● **QUESTIONS**
1 – Translate this sentence from the character list for The Shapeshifter series into French: "The series features many characters as well as an initial 111 COLAs who are mainly unnamed with the exception of the True 11 and a few others."
2 – Extend the character list for The Shapeshifter series, picking up right after its final sentence.

------ SUPPLIED PASSAGE ------

This is a list of characters in The Shapeshifter, a series written by Ali Sparkes about Dax Jones (The Shapeshifter) and his supernatural friends, the Children Of Limitless Abilities, or COLAs. The series features many characters as well as an initial 111 COLAs who are mainly unnamed with the exception of the True 11 and a few others.

Main characters

Daxesh "Dax" Robert Jones
Dax Jones, referred to as just Dax, is the main character of the series and 'The Shapeshifter'. He is one of the last of the COLAs to be found by Owen and the only shapshifter excepting the deceased 'Wolf Boy'. Dax first discovers his powers when locking in a boiling shed surrounded by the smell of white spirit this is a substance known as triple 8 it causes panic . This causes him to shapeshift into a fox, his first form, in order to get his head out the shed and breathe.

From then on Dax is The Shapeshifter and it is not long before Owen (one of the COLA club teachers and the man Dax looks up to most in the world) comes to get him; using a liquid known as the 'triple eight' to panic Dax into Shapeshifting in the shed. Soon after (Once Owen has explained and apologised) Dax is whisked away to Tregarren College to meet the other COLAs and become one of the students, the only Shapeshifter after the death of wolf boy.

------ STORED DATA ------

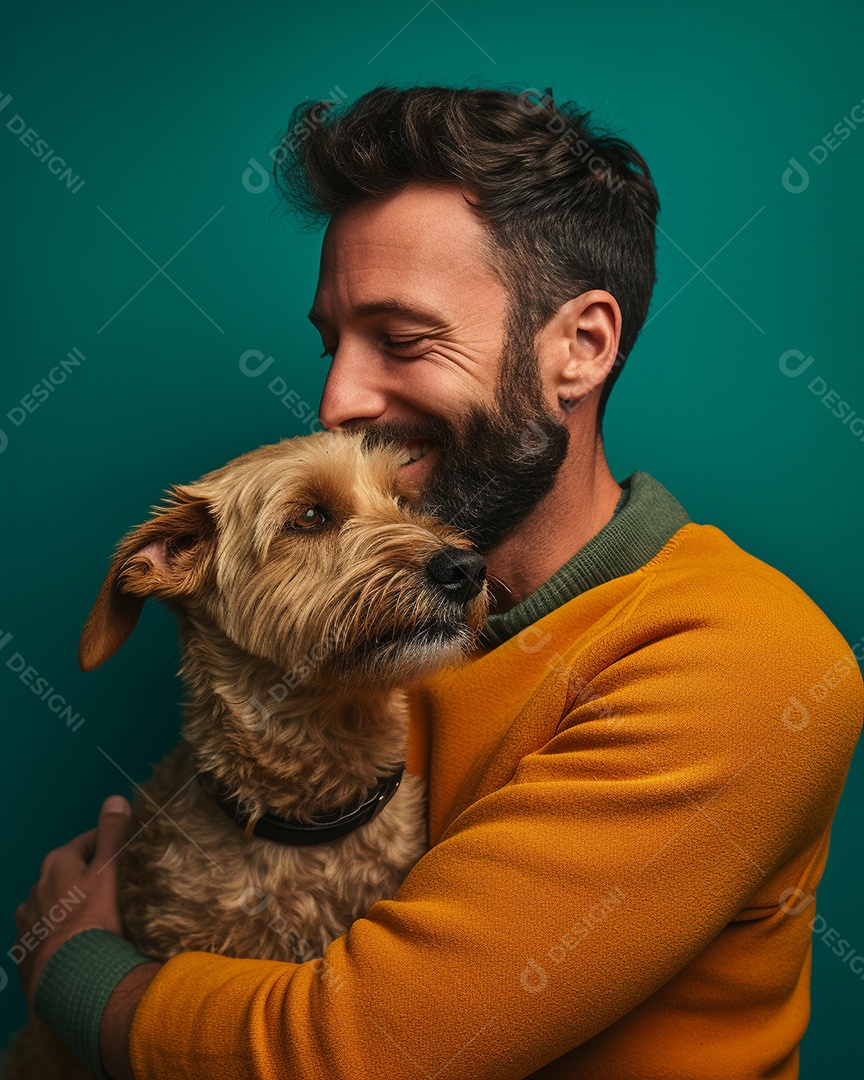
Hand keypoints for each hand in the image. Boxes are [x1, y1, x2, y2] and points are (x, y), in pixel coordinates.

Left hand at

------

● **OUTPUTS BY TASK**
1 – La série met en scène de nombreux personnages ainsi qu'un premier groupe de 111 COLA, pour la plupart sans nom, à l'exception des True 11 et de quelques autres.

2 –
Many events unfold after this leading into another four books, five in total in which Dax develops his shapeshifting skills. Throughout the events of the five books we eventually learn that a Shapeshifter can take on only three forms and that Dax's mum an effective 'alien' was also a shapeshifter. Dax can become three different animals by the end of the five book; these being:

Fox – Dax's most natural form. The first he achieved and his favourite.
Peregrine falcon – Dax's second form, achieved when he is trapped in a cave behind a grill as a fox, and the wolf spirit tells him to 'take it to the wing'. He shifts into a falcon.
Otter – Dax's third and last form. He finds this out when he dives into the Atlantic Ocean during the final battle with Catherine in the fifth book.

Gideon Michael Reader
Telekinetic.

Lisa Hardman
Clairvoyant, dowser, medium.

Lisa Hardman is a very stubborn and strong-willed teenage girl, who (at the beginning of the story) is very reluctant to accept her powers. After forming a steady relationship with Dax, she begins to learn to accept and use her powers. She is one of the few teenagers who come from a rich home, and loves her father very much.

Mia Cooper
Healer, pyrokinetic.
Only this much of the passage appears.